Мне грустно, и при этом, как ни удивительно, я счастлива. Да-да! До этого утра жила с угнетенной душой, с чувством вины перед Родиной. И вот наступил день, мой день! Хочется петь, горланить во весь голос, что я счастлива! Иду в армию!.. На улице, смотрю, девчонки играют в классики. Сегодня меня назвали девушкой. Но душа ликует, и я не могу удержаться и, как маленькая, прыгаю по меловым клеткам, соблюдая все правила игры. Бросаю камушек, попадаю куда нужно. Девочки смеются, и я с ними смеюсь.

…Вот я и за городом. Иду, почти бегу к дому. А голова раскалывается… Что скажу отцу с матерью? Отец — человек проницательный, прошел трудную школу жизни. Был зачинателем колхоза, вел борьбу с кулаками. В него стреляли, его били. Был случай — привязали длинным канатом за санки и волокли по дороге километров десять. Мстили. После того случая он более полугода валялся по больницам. А еще раньше, в прошлую войну, попал в плен к немцам. Два года сидел за колючей проволокой, куда им, пленным солдатам, немцы кидали гнилую картошку и очистки. Он бежал из плена, его поймали и послали работать в каменноугольные шахты. И вот — опять война с Германией.

— Эх, Дусенька, когда б не шестьдесят пять моих лет и не хлипкое здоровье, пошел бы проситься добровольцем.
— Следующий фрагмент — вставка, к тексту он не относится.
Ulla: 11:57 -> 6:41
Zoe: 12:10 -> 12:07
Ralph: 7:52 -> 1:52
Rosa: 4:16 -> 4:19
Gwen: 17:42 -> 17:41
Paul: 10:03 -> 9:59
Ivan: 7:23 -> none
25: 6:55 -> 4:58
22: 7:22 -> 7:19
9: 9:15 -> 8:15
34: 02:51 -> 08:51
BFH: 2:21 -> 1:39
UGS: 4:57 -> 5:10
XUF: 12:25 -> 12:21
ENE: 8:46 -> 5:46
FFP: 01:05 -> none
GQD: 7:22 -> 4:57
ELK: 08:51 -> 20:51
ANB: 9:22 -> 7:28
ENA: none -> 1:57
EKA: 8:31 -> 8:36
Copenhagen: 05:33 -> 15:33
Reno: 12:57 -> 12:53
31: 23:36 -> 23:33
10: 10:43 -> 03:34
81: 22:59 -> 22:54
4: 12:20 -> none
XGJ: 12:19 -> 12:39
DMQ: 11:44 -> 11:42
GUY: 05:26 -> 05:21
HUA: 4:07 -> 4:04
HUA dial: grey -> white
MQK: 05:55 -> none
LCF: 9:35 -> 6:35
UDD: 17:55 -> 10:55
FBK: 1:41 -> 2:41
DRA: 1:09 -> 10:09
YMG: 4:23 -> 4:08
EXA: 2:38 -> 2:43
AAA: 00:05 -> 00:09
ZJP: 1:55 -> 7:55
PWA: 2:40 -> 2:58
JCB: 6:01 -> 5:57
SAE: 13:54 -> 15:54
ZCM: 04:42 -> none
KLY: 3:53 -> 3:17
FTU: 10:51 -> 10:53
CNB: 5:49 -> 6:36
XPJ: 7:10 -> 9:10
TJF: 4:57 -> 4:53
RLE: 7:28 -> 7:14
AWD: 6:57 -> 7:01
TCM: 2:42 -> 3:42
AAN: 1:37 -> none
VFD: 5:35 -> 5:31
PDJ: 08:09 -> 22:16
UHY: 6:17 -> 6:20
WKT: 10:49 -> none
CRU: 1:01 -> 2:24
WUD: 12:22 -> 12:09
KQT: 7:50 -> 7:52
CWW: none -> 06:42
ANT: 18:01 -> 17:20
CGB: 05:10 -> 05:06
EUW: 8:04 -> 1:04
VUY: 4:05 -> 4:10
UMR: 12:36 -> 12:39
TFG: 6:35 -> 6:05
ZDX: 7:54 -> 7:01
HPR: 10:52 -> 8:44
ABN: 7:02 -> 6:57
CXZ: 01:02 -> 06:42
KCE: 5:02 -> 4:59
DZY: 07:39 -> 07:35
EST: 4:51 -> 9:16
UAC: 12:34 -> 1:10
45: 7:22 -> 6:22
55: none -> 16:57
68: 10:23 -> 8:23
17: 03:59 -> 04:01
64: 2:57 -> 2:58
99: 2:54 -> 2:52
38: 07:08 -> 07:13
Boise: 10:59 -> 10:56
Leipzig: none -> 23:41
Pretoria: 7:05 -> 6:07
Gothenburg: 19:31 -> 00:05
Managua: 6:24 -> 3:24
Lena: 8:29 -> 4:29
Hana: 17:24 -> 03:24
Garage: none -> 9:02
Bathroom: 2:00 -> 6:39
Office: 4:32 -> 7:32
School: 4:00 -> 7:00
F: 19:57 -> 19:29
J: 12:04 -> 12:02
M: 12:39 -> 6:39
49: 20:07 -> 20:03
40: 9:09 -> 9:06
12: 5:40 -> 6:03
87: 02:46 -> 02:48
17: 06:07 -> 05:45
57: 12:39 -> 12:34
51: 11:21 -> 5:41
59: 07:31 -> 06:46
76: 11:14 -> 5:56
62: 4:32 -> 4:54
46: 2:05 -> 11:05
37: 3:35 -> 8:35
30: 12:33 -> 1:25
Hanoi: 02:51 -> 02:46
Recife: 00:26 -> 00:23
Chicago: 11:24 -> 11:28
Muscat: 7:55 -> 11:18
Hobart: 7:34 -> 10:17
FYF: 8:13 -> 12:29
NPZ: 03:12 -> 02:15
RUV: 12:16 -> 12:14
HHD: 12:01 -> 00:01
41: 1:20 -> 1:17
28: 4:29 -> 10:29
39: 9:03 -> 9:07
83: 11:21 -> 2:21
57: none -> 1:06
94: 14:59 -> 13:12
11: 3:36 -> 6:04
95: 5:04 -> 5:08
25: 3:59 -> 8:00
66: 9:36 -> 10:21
Как-никак владею винтовкой и пулеметом…

Отец не бахвалился. Были б силы — обязательно пошел бы на фронт. А меня пускать не хочет. И Мотю бы не пустил, когда б не была она совершеннолетней.

Иду и думаю: что сказать, что сочинить?.. Надо смотреть прямо в глаза. Если заговорю отвернувшись, возьмет за подбородок, повернет к себе: «Не лги, дурья башка. Не умеешь — не берись. Хитрости в тебе и во мне вместе на три копейки!»

Перед самым домом я вспомнила — когда созрели в нашем саду яблоки и груши, отец не раз повторял: «Ах, хорошо бы Моте спроворить гостинцу». Почта посылки не принимала. Отец собирался было сам поехать. Но хоть и не очень далеко до Батуми — оставить дом, огород и сад не на кого. Мать все болеет, полеживает.

Отца как раз дома нет, ловит рыбу. Увлечется — его не остановишь. Да ведь и верно: низинки, что заполнились водой после разлива Гуммисты, сохнут, гибнет в них рыба. Папка корзинами таскает форель и красноперку. Мать сперва продавала, но, почувствовав, что рыба портится, соседям стала давать бесплатно. Сбежались к нам люди. В толчее никто не заметил бурной моей веселости. Отца я нашла у самого берега, где он прилаживался коптить над ямой форель.

— Ну, чего ты, чего? Чем торчать, подносила бы гнилушки от пней. Сухие ищи гнилушки, от них дым больно густ.

Говорю скороговоркой, а сама сияю:

— Пап, я встретила Гоцеридзе, замначальника станции, помнишь его? Он едет по делам в Батуми, обещал меня прихватить. Провезет бесплатно…

Папка похвалил:

— Ах, умница. Поезжай, доченька, ты уже большая. Сейчас, сейчас соберем посылочку… Рыбки свежекопченой, картошечки молоденькой, яблочек, груш, огурчиков. В армии знаешь как — гостю каждый рад, а гостинцу и того боле… Мотю поцелуй и от меня и от мамы…

Удивляюсь своей натуральности. Ловко придумала. Одного боюсь: вдруг отец пойдет со мной на вокзал. Нет, ему не до проводов. Слишком много дел.

Спрашивает меня:

— Завтра вечером поезд? В котором часу? В шесть вечера? Ну, еще светло будет. Вот Вера тебя и проводит… Сколько будешь ездить? Неделю? Две?.. Только смотри, дочка, не вздумай проситься у начальства. Знаю — захочешь пристроиться рядом с сестрой…

— Нет, нет, папа, папочка…

* * *

Мать собрала копчушки, яблок, груш. Отец настоял, чтобы я взяла его любимый стародавний чемодан.

— Смотри в оба, Дуська. Чемодан моей работы, в продаже таких не бывает. Украдут — уши оторву!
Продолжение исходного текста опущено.